The Washington PostDemocracy Dies in Darkness

‘Orgies’ in Congress got so wild a century ago that a warning sign went up

The U.S. Capitol, pictured in 1923. (Library of Congress)
2 min

Rep. Madison Cawthorn (R-N.C.) claimed last week that a lawmaker had invited him to an “orgy” and that the capital was full of “sexual perversion.” That prompted a rebuke Wednesday from House Minority Leader Kevin McCarthy (R-Calif.), who said Cawthorn’s claims were untrue.

In light of the scandal, we are republishing a Washington Post story from a century ago on “orgies” taking place in the halls of Congress — though the term was used more loosely back then. This story originally ran on Sept. 8, 1923.

Sign Stops Wild Revels In House Office Building

Policemen Bar Entrance of Visitors at 5 P. M. on Account of Parties Staged During Recess of Congress. Refuse to Disclose Details of Orgies.

In an effort to stop an epidemic of wild parties which have been held with great frequency in the House Office building during the recess of Congress, the superintendent of public buildings and grounds has had erected this sign in the rotunda of the main floor:

“Visitors not allowed after 5 p.m.”

Policemen stationed at the entrance to the building have been instructed to enforce the rule strictly and they are, much to the embarrassment, if not disgust, of the employees of the representatives.

Officials in charge of the building make no secret of the reasons which prompted them to attempt the exclusion of visitors after 5 p.m., but they refuse to disclose the details.
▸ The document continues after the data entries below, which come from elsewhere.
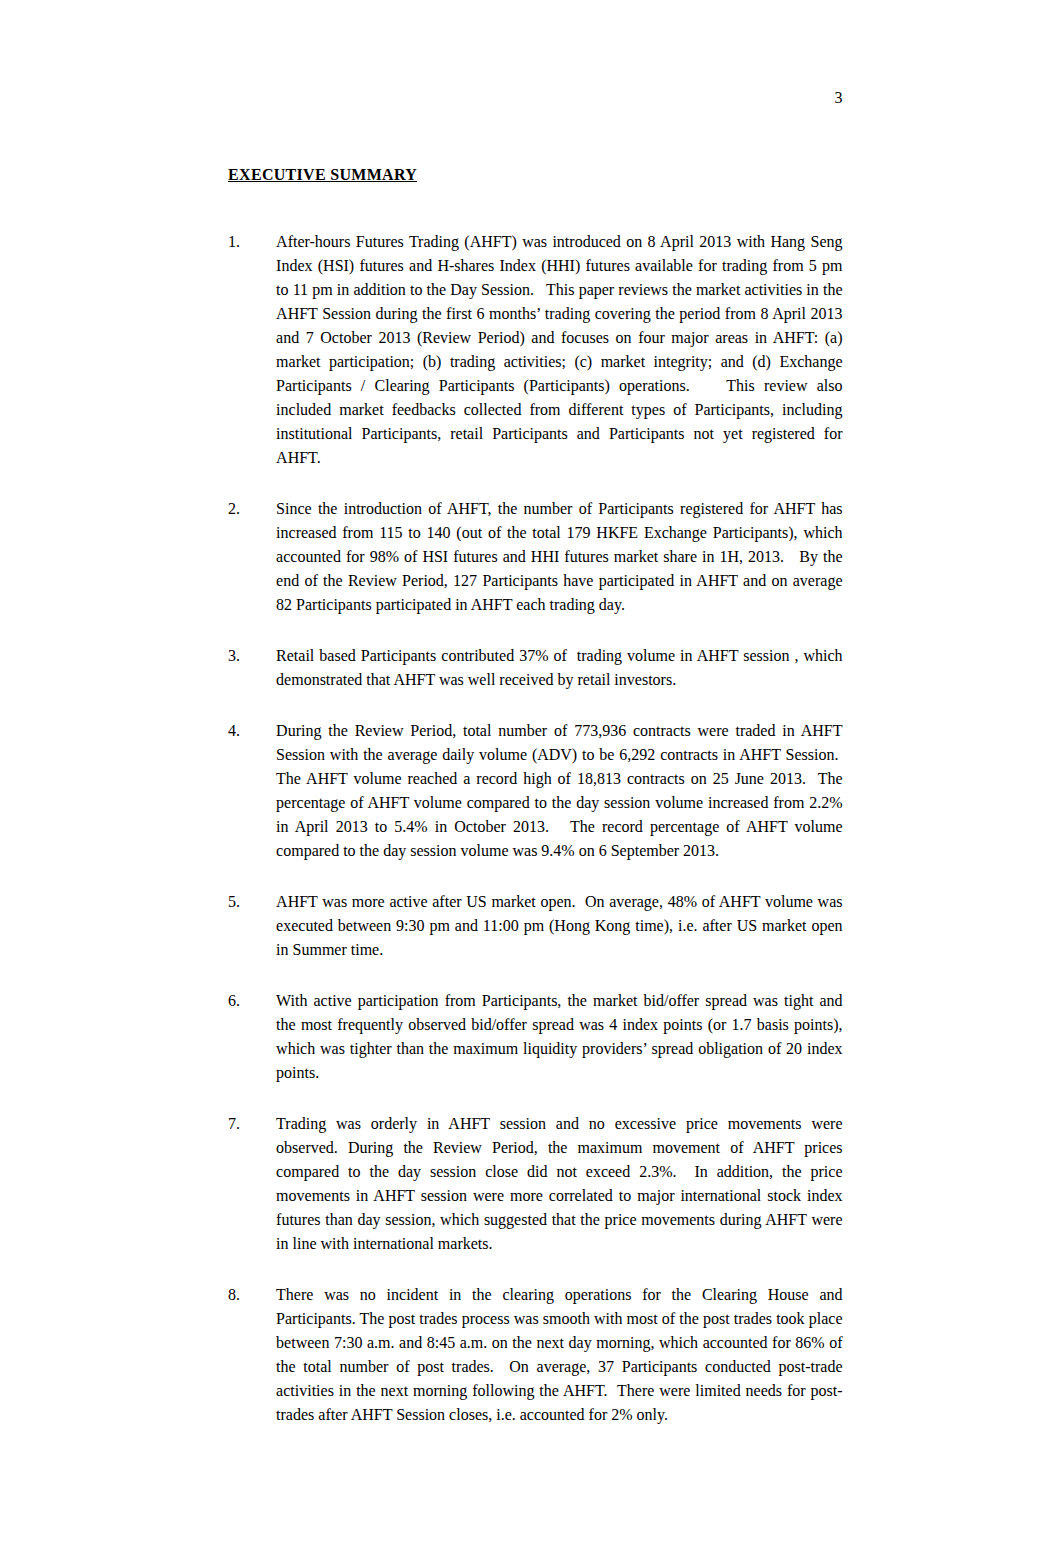3
EXECUTIVE SUMMARY
After-hours Futures Trading (AHFT) was introduced on 8 April 2013 with Hang Seng Index (HSI) futures and H-shares Index (HHI) futures available for trading from 5 pm to 11 pm in addition to the Day Session. This paper reviews the market activities in the AHFT Session during the first 6 months’ trading covering the period from 8 April 2013 and 7 October 2013 (Review Period) and focuses on four major areas in AHFT: (a) market participation; (b) trading activities; (c) market integrity; and (d) Exchange Participants / Clearing Participants (Participants) operations. This review also included market feedbacks collected from different types of Participants, including institutional Participants, retail Participants and Participants not yet registered for AHFT.
Since the introduction of AHFT, the number of Participants registered for AHFT has increased from 115 to 140 (out of the total 179 HKFE Exchange Participants), which accounted for 98% of HSI futures and HHI futures market share in 1H, 2013. By the end of the Review Period, 127 Participants have participated in AHFT and on average 82 Participants participated in AHFT each trading day.
Retail based Participants contributed 37% of trading volume in AHFT session , which demonstrated that AHFT was well received by retail investors.
During the Review Period, total number of 773,936 contracts were traded in AHFT Session with the average daily volume (ADV) to be 6,292 contracts in AHFT Session. The AHFT volume reached a record high of 18,813 contracts on 25 June 2013. The percentage of AHFT volume compared to the day session volume increased from 2.2% in April 2013 to 5.4% in October 2013. The record percentage of AHFT volume compared to the day session volume was 9.4% on 6 September 2013.
AHFT was more active after US market open. On average, 48% of AHFT volume was executed between 9:30 pm and 11:00 pm (Hong Kong time), i.e. after US market open in Summer time.
With active participation from Participants, the market bid/offer spread was tight and the most frequently observed bid/offer spread was 4 index points (or 1.7 basis points), which was tighter than the maximum liquidity providers’ spread obligation of 20 index points.
Trading was orderly in AHFT session and no excessive price movements were observed. During the Review Period, the maximum movement of AHFT prices compared to the day session close did not exceed 2.3%. In addition, the price movements in AHFT session were more correlated to major international stock index futures than day session, which suggested that the price movements during AHFT were in line with international markets.
There was no incident in the clearing operations for the Clearing House and Participants. The post trades process was smooth with most of the post trades took place between 7:30 a.m. and 8:45 a.m. on the next day morning, which accounted for 86% of the total number of post trades. On average, 37 Participants conducted post-trade activities in the next morning following the AHFT. There were limited needs for post-trades after AHFT Session closes, i.e. accounted for 2% only.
However, all sorts of reports are current as to the nature of the offense which brought forth the ban on visitors. One is that at one of the parties staged in the office of a dry representative corn whisky and hard cider were the chief liquid refreshments. All went well for a short time until the whisky and the cider got in their work and the men got in a free-for-all fight over the girls. One of the men was knocked against a wash bowl in the room and so badly cut that it was necessary to take him to a hospital.

On the heels of that affair a “watermelon party” was held in the office of a representative on the fourth floor. Corn liquor was also served at that function and the guests became extremely hilarious. Two of the girls dressed like Eve ran a race up and down the corridors, it is said.

For some time certain offices in the building have been under surveillance and policemen stationed in offices have been able to learn the names of the offenders. Just what action they intend to take has not been disclosed.